ASSIGNMENT - Leave every image out, and return the rest of the data word for word.
--------------------
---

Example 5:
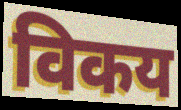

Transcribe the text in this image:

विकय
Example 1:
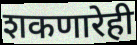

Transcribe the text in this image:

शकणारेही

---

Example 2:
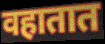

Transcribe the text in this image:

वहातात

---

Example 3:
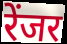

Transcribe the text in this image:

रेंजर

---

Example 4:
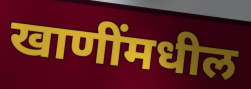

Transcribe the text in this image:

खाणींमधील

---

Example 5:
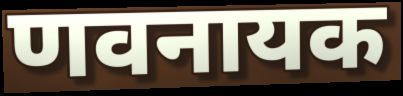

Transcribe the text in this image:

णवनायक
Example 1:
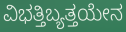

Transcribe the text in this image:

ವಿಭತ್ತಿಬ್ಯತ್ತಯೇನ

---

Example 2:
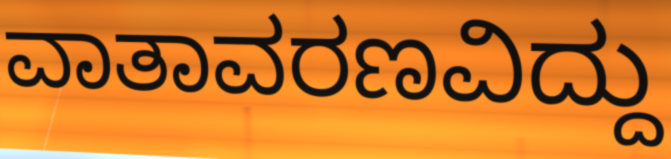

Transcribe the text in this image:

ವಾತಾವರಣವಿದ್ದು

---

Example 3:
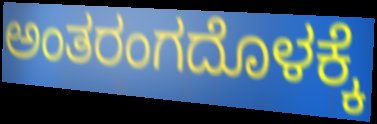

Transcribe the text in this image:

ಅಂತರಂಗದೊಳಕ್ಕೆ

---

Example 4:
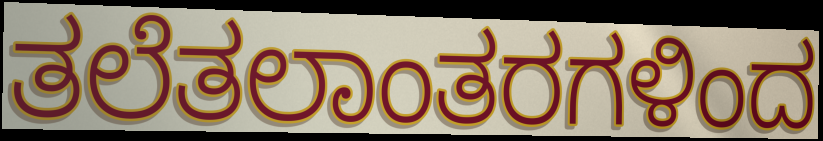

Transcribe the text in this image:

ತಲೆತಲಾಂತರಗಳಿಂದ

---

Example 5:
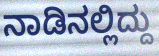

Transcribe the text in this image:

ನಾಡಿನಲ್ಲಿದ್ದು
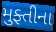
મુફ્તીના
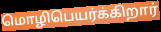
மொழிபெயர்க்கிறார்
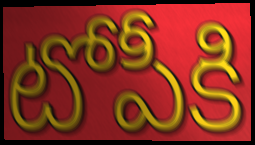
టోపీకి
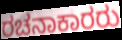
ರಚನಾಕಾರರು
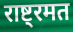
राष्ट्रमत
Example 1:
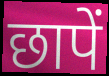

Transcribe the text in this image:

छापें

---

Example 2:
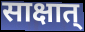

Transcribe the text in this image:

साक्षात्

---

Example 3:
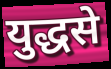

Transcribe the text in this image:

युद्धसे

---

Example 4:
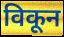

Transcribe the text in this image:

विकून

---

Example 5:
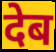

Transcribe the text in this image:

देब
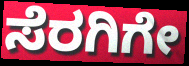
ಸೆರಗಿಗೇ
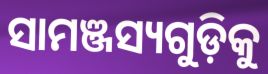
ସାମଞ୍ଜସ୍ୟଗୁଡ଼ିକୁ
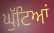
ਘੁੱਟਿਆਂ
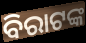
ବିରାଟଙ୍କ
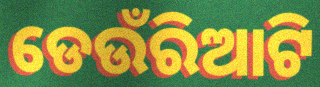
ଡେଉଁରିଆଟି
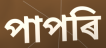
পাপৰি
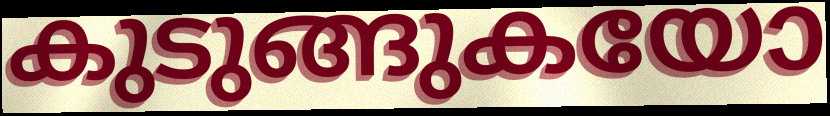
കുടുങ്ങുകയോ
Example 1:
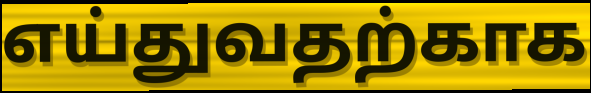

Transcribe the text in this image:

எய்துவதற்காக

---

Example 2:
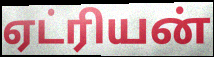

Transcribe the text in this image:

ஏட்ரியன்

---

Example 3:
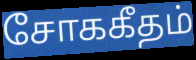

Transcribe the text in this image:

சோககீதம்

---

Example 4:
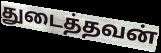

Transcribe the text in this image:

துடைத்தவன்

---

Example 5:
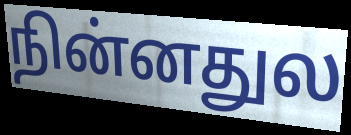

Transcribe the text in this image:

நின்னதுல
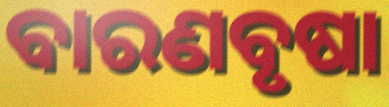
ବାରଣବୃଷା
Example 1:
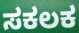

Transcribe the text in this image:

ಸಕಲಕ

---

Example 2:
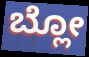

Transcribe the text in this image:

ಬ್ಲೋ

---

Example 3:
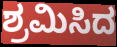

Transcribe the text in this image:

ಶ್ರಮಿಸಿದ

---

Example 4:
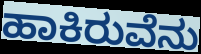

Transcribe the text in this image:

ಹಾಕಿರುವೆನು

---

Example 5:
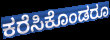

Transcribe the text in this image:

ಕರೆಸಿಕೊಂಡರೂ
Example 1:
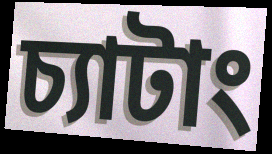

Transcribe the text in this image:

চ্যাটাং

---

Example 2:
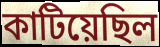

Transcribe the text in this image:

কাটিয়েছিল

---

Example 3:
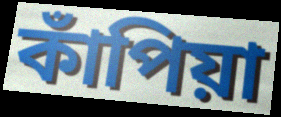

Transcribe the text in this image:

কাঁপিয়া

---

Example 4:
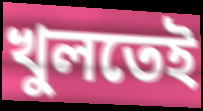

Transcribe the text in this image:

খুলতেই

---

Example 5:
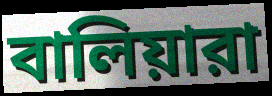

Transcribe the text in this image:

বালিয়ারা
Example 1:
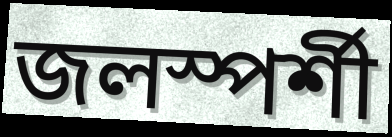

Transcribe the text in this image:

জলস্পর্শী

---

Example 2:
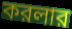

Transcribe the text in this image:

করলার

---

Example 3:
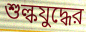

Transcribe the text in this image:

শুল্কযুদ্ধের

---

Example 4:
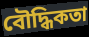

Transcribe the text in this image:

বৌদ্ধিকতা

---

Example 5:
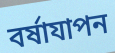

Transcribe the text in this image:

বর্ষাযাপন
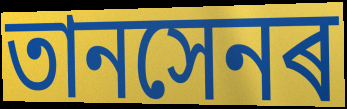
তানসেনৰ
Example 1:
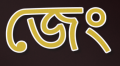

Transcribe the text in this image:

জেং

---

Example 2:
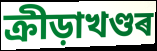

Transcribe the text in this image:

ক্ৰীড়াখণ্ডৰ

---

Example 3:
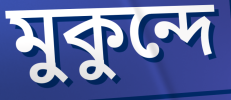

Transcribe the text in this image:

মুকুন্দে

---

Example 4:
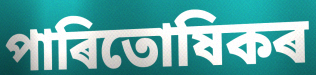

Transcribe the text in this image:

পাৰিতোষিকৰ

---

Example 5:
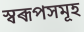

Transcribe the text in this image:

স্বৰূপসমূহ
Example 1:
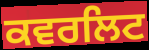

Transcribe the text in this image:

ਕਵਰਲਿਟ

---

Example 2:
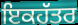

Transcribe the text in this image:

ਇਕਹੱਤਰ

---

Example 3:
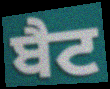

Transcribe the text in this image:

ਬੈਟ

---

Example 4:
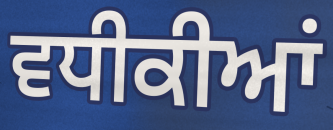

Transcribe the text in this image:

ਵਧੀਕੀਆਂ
--------------------
YOUR RESPONSE -
---

Example 5:

Transcribe the text in this image:

विकय
Example 1:

Transcribe the text in this image:

शकणारेही

---

Example 2:

Transcribe the text in this image:

वहातात

---

Example 3:

Transcribe the text in this image:

रेंजर

---

Example 4:

Transcribe the text in this image:

खाणींमधील

---

Example 5:

Transcribe the text in this image:

णवनायक
Example 1:

Transcribe the text in this image:

ವಿಭತ್ತಿಬ್ಯತ್ತಯೇನ

---

Example 2:

Transcribe the text in this image:

ವಾತಾವರಣವಿದ್ದು

---

Example 3:

Transcribe the text in this image:

ಅಂತರಂಗದೊಳಕ್ಕೆ

---

Example 4:

Transcribe the text in this image:

ತಲೆತಲಾಂತರಗಳಿಂದ

---

Example 5:

Transcribe the text in this image:

ನಾಡಿನಲ್ಲಿದ್ದು
મુફ્તીના
மொழிபெயர்க்கிறார்
టోపీకి
ರಚನಾಕಾರರು
राष्ट्रमत
Example 1:

Transcribe the text in this image:

छापें

---

Example 2:

Transcribe the text in this image:

साक्षात्

---

Example 3:

Transcribe the text in this image:

युद्धसे

---

Example 4:

Transcribe the text in this image:

विकून

---

Example 5:

Transcribe the text in this image:

देब
ಸೆರಗಿಗೇ
ସାମଞ୍ଜସ୍ୟଗୁଡ଼ିକୁ
ਘੁੱਟਿਆਂ
ବିରାଟଙ୍କ
ଡେଉଁରିଆଟି
পাপৰি
കുടുങ്ങുകയോ
Example 1:

Transcribe the text in this image:

எய்துவதற்காக

---

Example 2:

Transcribe the text in this image:

ஏட்ரியன்

---

Example 3:

Transcribe the text in this image:

சோககீதம்

---

Example 4:

Transcribe the text in this image:

துடைத்தவன்

---

Example 5:

Transcribe the text in this image:

நின்னதுல
ବାରଣବୃଷା
Example 1:

Transcribe the text in this image:

ಸಕಲಕ

---

Example 2:

Transcribe the text in this image:

ಬ್ಲೋ

---

Example 3:

Transcribe the text in this image:

ಶ್ರಮಿಸಿದ

---

Example 4:

Transcribe the text in this image:

ಹಾಕಿರುವೆನು

---

Example 5:

Transcribe the text in this image:

ಕರೆಸಿಕೊಂಡರೂ
Example 1:

Transcribe the text in this image:

চ্যাটাং

---

Example 2:

Transcribe the text in this image:

কাটিয়েছিল

---

Example 3:

Transcribe the text in this image:

কাঁপিয়া

---

Example 4:

Transcribe the text in this image:

খুলতেই

---

Example 5:

Transcribe the text in this image:

বালিয়ারা
Example 1:

Transcribe the text in this image:

জলস্পর্শী

---

Example 2:

Transcribe the text in this image:

করলার

---

Example 3:

Transcribe the text in this image:

শুল্কযুদ্ধের

---

Example 4:

Transcribe the text in this image:

বৌদ্ধিকতা

---

Example 5:

Transcribe the text in this image:

বর্ষাযাপন
তানসেনৰ
Example 1:

Transcribe the text in this image:

জেং

---

Example 2:

Transcribe the text in this image:

ক্ৰীড়াখণ্ডৰ

---

Example 3:

Transcribe the text in this image:

মুকুন্দে

---

Example 4:

Transcribe the text in this image:

পাৰিতোষিকৰ

---

Example 5:

Transcribe the text in this image:

স্বৰূপসমূহ
Example 1:

Transcribe the text in this image:

ਕਵਰਲਿਟ

---

Example 2:

Transcribe the text in this image:

ਇਕਹੱਤਰ

---

Example 3:

Transcribe the text in this image:

ਬੈਟ

---

Example 4:

Transcribe the text in this image:

ਵਧੀਕੀਆਂ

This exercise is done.